The distinction matters because tariffs on earrings vary based on value. Roman & Sunstone classified the earrings in subheading 7113.11.50, which is to be used if earrings are worth more than $18 per dozen, or $1.50 per piece. That subheading is dutiable at 5%. On the other hand, earrings worth less than $1.50 per piece are dutiable at 13.5% under subheading 7113.11.20.
Roman & Sunstone determined the value for classification purposes based on the price it paid for each pair, the complaint said. It directed its suppliers to write vague descriptions on the invoices it would later send to CBP that identified pairs or cards of earrings as a single piece. With nothing to go on but the information provided by Roman & Sunstone, the importer’s broker, UPS, filed the shipments under subheading 7113.11.50 at the lower 5% duty rate, even when each single earring included in the shipment was worth less than $1.50, the complaint said.
Alan Robins filed the whistleblower suit against his former employer. He was hired as controller and director of finance for Roman & Sunstone in 2016, and began voicing his concerns to management the following year. As a result, he “faced retaliation and was constructively discharged in January 2018,” the complaint said.

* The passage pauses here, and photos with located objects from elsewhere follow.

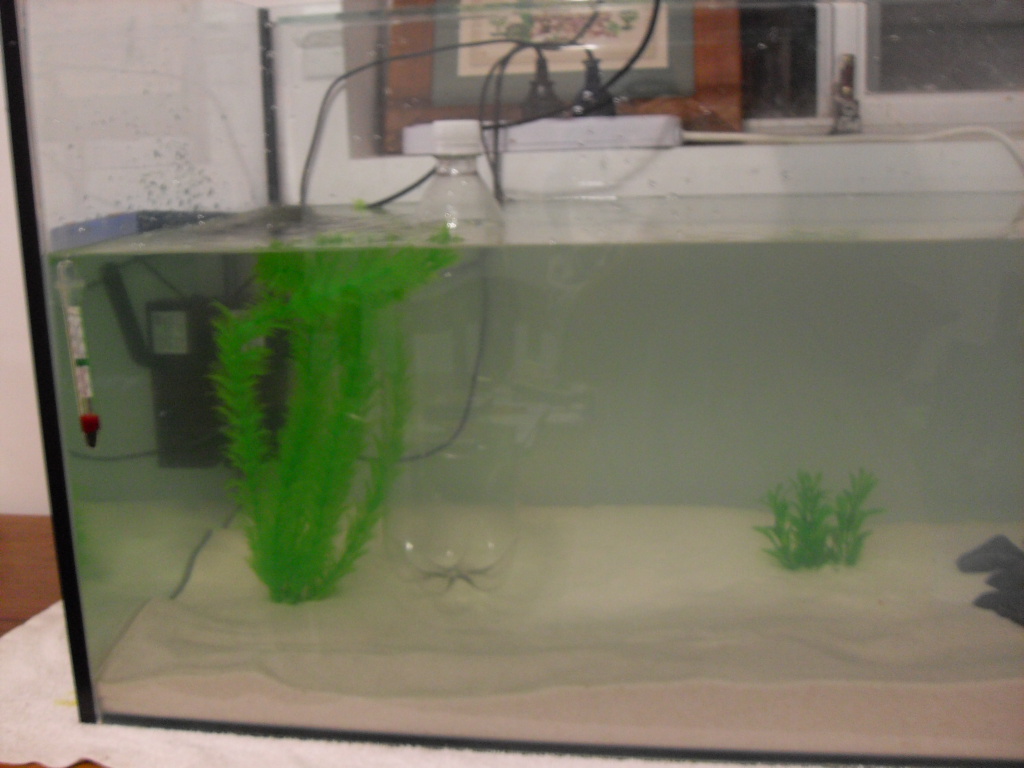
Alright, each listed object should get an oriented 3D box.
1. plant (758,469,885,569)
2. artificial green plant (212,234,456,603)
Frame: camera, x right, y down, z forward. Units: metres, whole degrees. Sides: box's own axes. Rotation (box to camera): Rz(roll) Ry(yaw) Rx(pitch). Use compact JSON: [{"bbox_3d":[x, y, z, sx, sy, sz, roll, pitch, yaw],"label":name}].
[{"bbox_3d":[0.195,0.086,0.702,0.082,0.061,0.066,0,13,8],"label":"plant"},{"bbox_3d":[-0.101,0.019,0.656,0.143,0.217,0.130,0,13,8],"label":"artificial green plant"}]

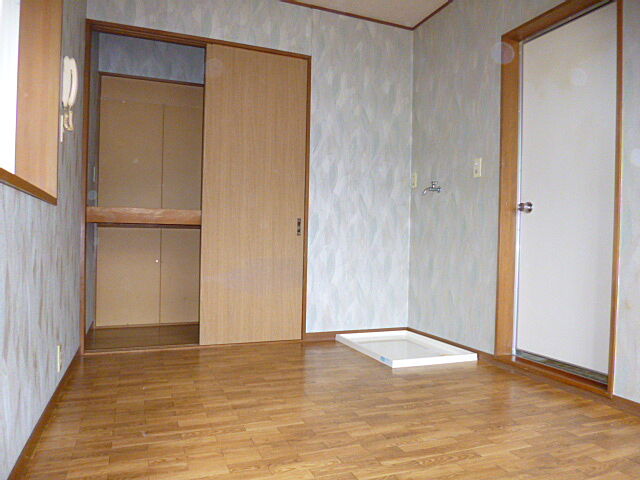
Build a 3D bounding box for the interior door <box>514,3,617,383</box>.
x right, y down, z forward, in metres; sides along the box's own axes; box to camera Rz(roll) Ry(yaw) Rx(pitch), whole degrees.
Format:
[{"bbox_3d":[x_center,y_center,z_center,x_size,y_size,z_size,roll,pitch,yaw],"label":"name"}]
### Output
[{"bbox_3d":[1.407,-0.264,2.516,0.040,1.920,0.635,1,0,-25],"label":"interior door"}]

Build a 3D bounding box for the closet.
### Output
[{"bbox_3d":[-0.882,-0.314,3.297,1.460,2.060,0.660,1,0,-21],"label":"closet"}]

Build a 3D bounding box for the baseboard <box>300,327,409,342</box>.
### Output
[{"bbox_3d":[0.300,0.713,3.367,0.860,0.055,0.015,1,0,-21],"label":"baseboard"}]

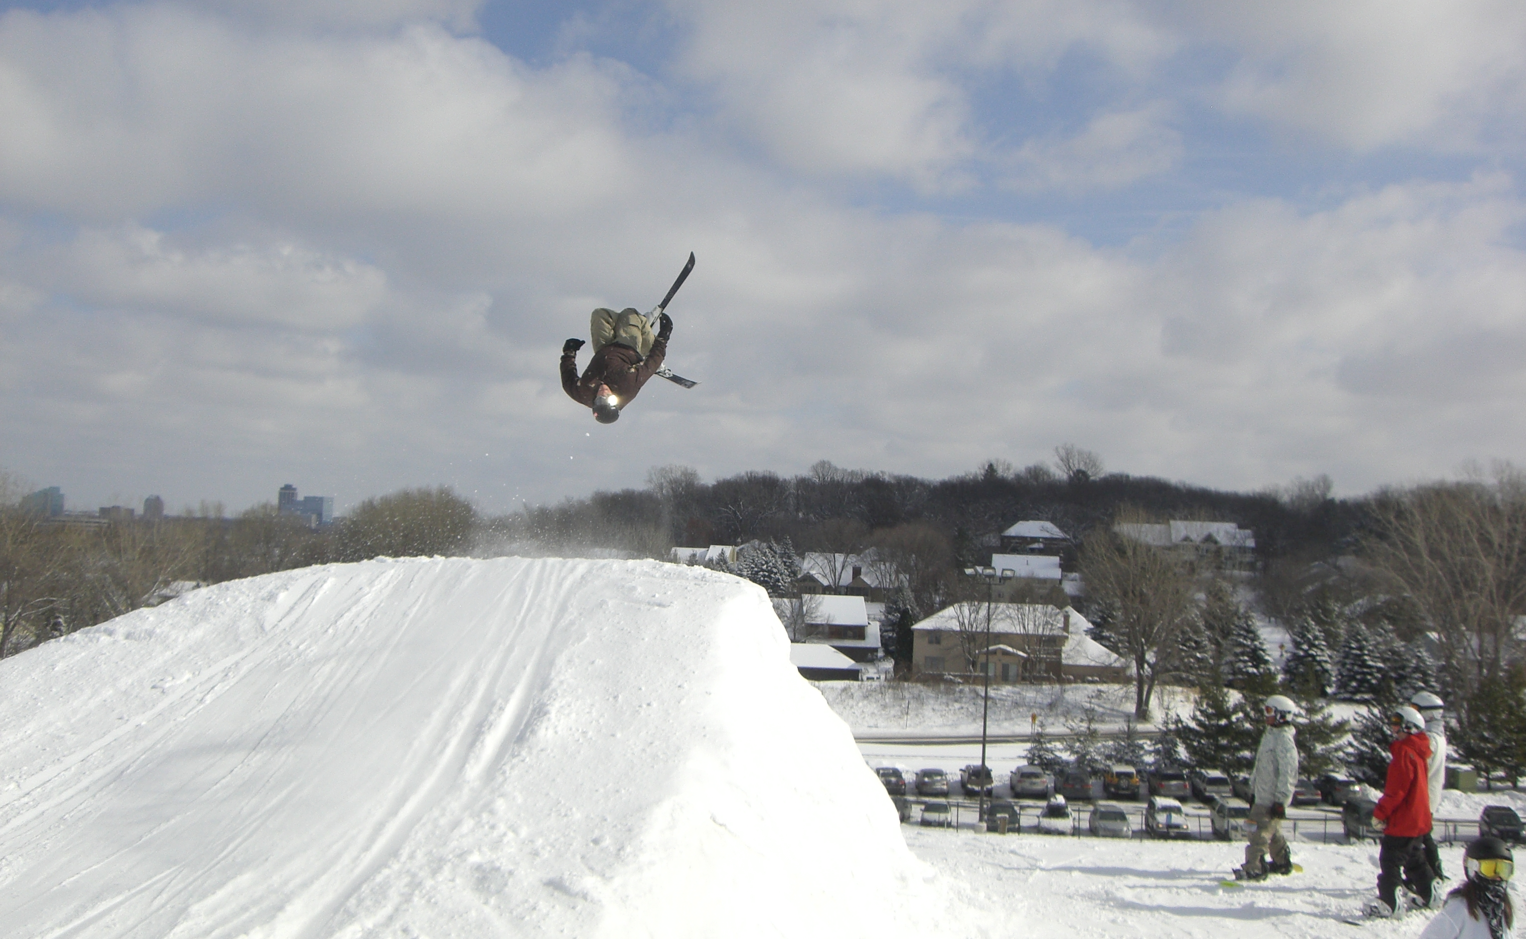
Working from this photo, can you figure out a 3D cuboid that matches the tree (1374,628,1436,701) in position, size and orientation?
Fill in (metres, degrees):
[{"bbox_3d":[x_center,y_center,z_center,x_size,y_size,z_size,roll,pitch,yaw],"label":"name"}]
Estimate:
[{"bbox_3d":[69.368,21.061,181.000,6.700,7.730,6.700,2,-2,0],"label":"tree"}]

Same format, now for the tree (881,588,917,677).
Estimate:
[{"bbox_3d":[15.460,18.531,190.000,4.100,10.200,4.100,1,-2,0],"label":"tree"}]

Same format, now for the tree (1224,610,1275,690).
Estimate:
[{"bbox_3d":[45.935,17.148,158.000,4.700,8.000,4.700,2,-2,17],"label":"tree"}]

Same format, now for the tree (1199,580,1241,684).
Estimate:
[{"bbox_3d":[53.698,19.208,197.000,5.470,12.480,5.470,2,-2,0],"label":"tree"}]

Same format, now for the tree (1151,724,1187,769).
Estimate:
[{"bbox_3d":[26.899,18.407,111.000,2.530,3.550,2.530,2,-2,0],"label":"tree"}]

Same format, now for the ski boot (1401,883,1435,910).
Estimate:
[{"bbox_3d":[5.293,3.451,13.550,0.300,0.250,0.130,1,-2,15],"label":"ski boot"}]

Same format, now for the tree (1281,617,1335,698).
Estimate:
[{"bbox_3d":[54.732,18.486,168.103,5.300,8.100,5.300,1,-2,0],"label":"tree"}]

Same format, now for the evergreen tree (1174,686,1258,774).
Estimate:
[{"bbox_3d":[29.884,17.301,110.500,5.580,6.060,5.580,2,-2,0],"label":"evergreen tree"}]

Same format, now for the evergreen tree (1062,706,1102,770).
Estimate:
[{"bbox_3d":[21.171,17.893,111.000,2.920,4.420,2.920,2,-2,0],"label":"evergreen tree"}]

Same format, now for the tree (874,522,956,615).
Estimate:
[{"bbox_3d":[21.408,14.216,235.000,11.540,13.880,11.540,2,-2,0],"label":"tree"}]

Robins will receive $70,000 out of the $402,736 settlement from TSI Accessories for his role in the case.
“This settlement underscores our efforts to ensure that importers uphold their responsibilities in American markets,” Massachusetts U.S. Attorney Andrew Lelling said in the news release. “We credit TSI’s cooperation in this investigation and agreement to make the government whole.”
The settlement only resolves the allegations related to TSI’s involvement in the scheme from 2012 to 2015. The news release is silent on the allegations that the fraud continued until the present, as well as on the fate of the constellation of companies, including W.R. Cobb, that bought Roman & Sunstone's predecessor in 2016. The Justice Department did not immediately comment.